--- What this task involves ---
The reply should consist of the full listing, repeated word for word.

--- Source data ---

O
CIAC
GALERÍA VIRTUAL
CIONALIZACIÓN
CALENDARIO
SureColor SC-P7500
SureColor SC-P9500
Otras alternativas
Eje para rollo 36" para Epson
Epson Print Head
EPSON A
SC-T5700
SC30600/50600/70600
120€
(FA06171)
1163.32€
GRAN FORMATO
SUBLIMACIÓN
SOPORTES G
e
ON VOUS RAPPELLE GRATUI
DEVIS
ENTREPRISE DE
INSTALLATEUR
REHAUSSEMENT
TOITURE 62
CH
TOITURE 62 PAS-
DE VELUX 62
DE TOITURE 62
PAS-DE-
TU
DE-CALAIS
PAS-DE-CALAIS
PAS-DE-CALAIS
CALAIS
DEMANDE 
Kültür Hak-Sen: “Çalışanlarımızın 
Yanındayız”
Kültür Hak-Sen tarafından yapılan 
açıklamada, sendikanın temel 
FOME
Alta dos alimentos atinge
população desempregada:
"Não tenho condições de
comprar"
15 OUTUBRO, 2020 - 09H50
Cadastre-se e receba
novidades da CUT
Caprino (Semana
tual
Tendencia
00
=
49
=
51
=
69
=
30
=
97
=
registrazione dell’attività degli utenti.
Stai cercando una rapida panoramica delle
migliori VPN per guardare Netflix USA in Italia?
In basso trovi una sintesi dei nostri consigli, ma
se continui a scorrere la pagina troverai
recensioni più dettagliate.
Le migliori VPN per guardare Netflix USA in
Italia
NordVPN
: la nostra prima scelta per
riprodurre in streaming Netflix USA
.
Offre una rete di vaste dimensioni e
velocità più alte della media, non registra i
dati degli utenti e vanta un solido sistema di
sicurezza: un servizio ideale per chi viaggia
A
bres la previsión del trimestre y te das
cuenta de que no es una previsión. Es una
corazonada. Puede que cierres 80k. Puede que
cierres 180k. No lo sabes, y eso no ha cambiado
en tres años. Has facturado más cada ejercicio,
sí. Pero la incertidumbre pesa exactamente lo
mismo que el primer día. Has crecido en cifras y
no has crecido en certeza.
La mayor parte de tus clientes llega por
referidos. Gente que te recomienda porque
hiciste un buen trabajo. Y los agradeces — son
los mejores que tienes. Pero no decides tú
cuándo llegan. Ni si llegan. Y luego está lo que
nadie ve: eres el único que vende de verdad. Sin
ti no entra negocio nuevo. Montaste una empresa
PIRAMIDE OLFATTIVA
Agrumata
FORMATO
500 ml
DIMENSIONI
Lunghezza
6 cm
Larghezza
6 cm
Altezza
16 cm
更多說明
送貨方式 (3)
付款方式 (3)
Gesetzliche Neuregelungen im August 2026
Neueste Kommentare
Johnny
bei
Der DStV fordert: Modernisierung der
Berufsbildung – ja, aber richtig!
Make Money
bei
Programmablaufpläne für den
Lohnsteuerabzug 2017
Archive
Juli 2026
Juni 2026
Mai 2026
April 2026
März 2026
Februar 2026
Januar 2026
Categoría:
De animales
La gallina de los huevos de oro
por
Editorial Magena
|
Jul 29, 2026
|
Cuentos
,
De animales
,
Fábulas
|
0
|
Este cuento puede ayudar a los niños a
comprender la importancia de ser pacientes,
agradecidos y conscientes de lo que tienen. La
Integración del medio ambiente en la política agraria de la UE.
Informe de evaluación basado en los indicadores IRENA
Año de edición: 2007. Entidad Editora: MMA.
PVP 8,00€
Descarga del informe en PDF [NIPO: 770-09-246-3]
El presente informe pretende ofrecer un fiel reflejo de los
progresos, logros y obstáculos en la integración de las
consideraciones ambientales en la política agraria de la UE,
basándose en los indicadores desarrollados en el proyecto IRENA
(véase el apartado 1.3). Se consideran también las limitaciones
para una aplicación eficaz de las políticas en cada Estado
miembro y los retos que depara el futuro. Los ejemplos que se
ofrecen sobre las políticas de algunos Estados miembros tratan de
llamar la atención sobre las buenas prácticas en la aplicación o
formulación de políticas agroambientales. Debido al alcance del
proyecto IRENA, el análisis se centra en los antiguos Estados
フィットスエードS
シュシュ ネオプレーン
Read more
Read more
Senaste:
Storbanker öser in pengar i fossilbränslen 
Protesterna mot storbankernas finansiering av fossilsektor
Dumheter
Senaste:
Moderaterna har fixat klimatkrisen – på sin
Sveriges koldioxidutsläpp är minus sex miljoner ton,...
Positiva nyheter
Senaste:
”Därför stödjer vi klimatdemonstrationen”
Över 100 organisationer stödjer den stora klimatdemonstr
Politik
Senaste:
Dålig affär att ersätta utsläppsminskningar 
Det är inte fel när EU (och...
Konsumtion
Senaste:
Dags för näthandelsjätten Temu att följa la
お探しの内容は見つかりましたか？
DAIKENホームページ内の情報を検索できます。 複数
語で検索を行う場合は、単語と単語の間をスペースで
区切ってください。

--- Problem solution ---
O
CIAC
GALERÍA VIRTUAL
CIONALIZACIÓN
CALENDARIO
SureColor SC-P7500
SureColor SC-P9500
Otras alternativas
Eje para rollo 36" para Epson
Epson Print Head
EPSON A
SC-T5700
SC30600/50600/70600
120€
(FA06171)
1163.32€
GRAN FORMATO
SUBLIMACIÓN
SOPORTES G
e
ON VOUS RAPPELLE GRATUI
DEVIS
ENTREPRISE DE
INSTALLATEUR
REHAUSSEMENT
TOITURE 62
CH
TOITURE 62 PAS-
DE VELUX 62
DE TOITURE 62
PAS-DE-
TU
DE-CALAIS
PAS-DE-CALAIS
PAS-DE-CALAIS
CALAIS
DEMANDE 
Kültür Hak-Sen: “Çalışanlarımızın 
Yanındayız”
Kültür Hak-Sen tarafından yapılan 
açıklamada, sendikanın temel 
FOME
Alta dos alimentos atinge
população desempregada:
"Não tenho condições de
comprar"
15 OUTUBRO, 2020 - 09H50
Cadastre-se e receba
novidades da CUT
Caprino (Semana
tual
Tendencia
00
=
49
=
51
=
69
=
30
=
97
=
registrazione dell’attività degli utenti.
Stai cercando una rapida panoramica delle
migliori VPN per guardare Netflix USA in Italia?
In basso trovi una sintesi dei nostri consigli, ma
se continui a scorrere la pagina troverai
recensioni più dettagliate.
Le migliori VPN per guardare Netflix USA in
Italia
NordVPN
: la nostra prima scelta per
riprodurre in streaming Netflix USA
.
Offre una rete di vaste dimensioni e
velocità più alte della media, non registra i
dati degli utenti e vanta un solido sistema di
sicurezza: un servizio ideale per chi viaggia
A
bres la previsión del trimestre y te das
cuenta de que no es una previsión. Es una
corazonada. Puede que cierres 80k. Puede que
cierres 180k. No lo sabes, y eso no ha cambiado
en tres años. Has facturado más cada ejercicio,
sí. Pero la incertidumbre pesa exactamente lo
mismo que el primer día. Has crecido en cifras y
no has crecido en certeza.
La mayor parte de tus clientes llega por
referidos. Gente que te recomienda porque
hiciste un buen trabajo. Y los agradeces — son
los mejores que tienes. Pero no decides tú
cuándo llegan. Ni si llegan. Y luego está lo que
nadie ve: eres el único que vende de verdad. Sin
ti no entra negocio nuevo. Montaste una empresa
PIRAMIDE OLFATTIVA
Agrumata
FORMATO
500 ml
DIMENSIONI
Lunghezza
6 cm
Larghezza
6 cm
Altezza
16 cm
更多說明
送貨方式 (3)
付款方式 (3)
Gesetzliche Neuregelungen im August 2026
Neueste Kommentare
Johnny
bei
Der DStV fordert: Modernisierung der
Berufsbildung – ja, aber richtig!
Make Money
bei
Programmablaufpläne für den
Lohnsteuerabzug 2017
Archive
Juli 2026
Juni 2026
Mai 2026
April 2026
März 2026
Februar 2026
Januar 2026
Categoría:
De animales
La gallina de los huevos de oro
por
Editorial Magena
|
Jul 29, 2026
|
Cuentos
,
De animales
,
Fábulas
|
0
|
Este cuento puede ayudar a los niños a
comprender la importancia de ser pacientes,
agradecidos y conscientes de lo que tienen. La
Integración del medio ambiente en la política agraria de la UE.
Informe de evaluación basado en los indicadores IRENA
Año de edición: 2007. Entidad Editora: MMA.
PVP 8,00€
Descarga del informe en PDF [NIPO: 770-09-246-3]
El presente informe pretende ofrecer un fiel reflejo de los
progresos, logros y obstáculos en la integración de las
consideraciones ambientales en la política agraria de la UE,
basándose en los indicadores desarrollados en el proyecto IRENA
(véase el apartado 1.3). Se consideran también las limitaciones
para una aplicación eficaz de las políticas en cada Estado
miembro y los retos que depara el futuro. Los ejemplos que se
ofrecen sobre las políticas de algunos Estados miembros tratan de
llamar la atención sobre las buenas prácticas en la aplicación o
formulación de políticas agroambientales. Debido al alcance del
proyecto IRENA, el análisis se centra en los antiguos Estados
フィットスエードS
シュシュ ネオプレーン
Read more
Read more
Senaste:
Storbanker öser in pengar i fossilbränslen 
Protesterna mot storbankernas finansiering av fossilsektor
Dumheter
Senaste:
Moderaterna har fixat klimatkrisen – på sin
Sveriges koldioxidutsläpp är minus sex miljoner ton,...
Positiva nyheter
Senaste:
”Därför stödjer vi klimatdemonstrationen”
Över 100 organisationer stödjer den stora klimatdemonstr
Politik
Senaste:
Dålig affär att ersätta utsläppsminskningar 
Det är inte fel när EU (och...
Konsumtion
Senaste:
Dags för näthandelsjätten Temu att följa la
お探しの内容は見つかりましたか？
DAIKENホームページ内の情報を検索できます。 複数
語で検索を行う場合は、単語と単語の間をスペースで
区切ってください。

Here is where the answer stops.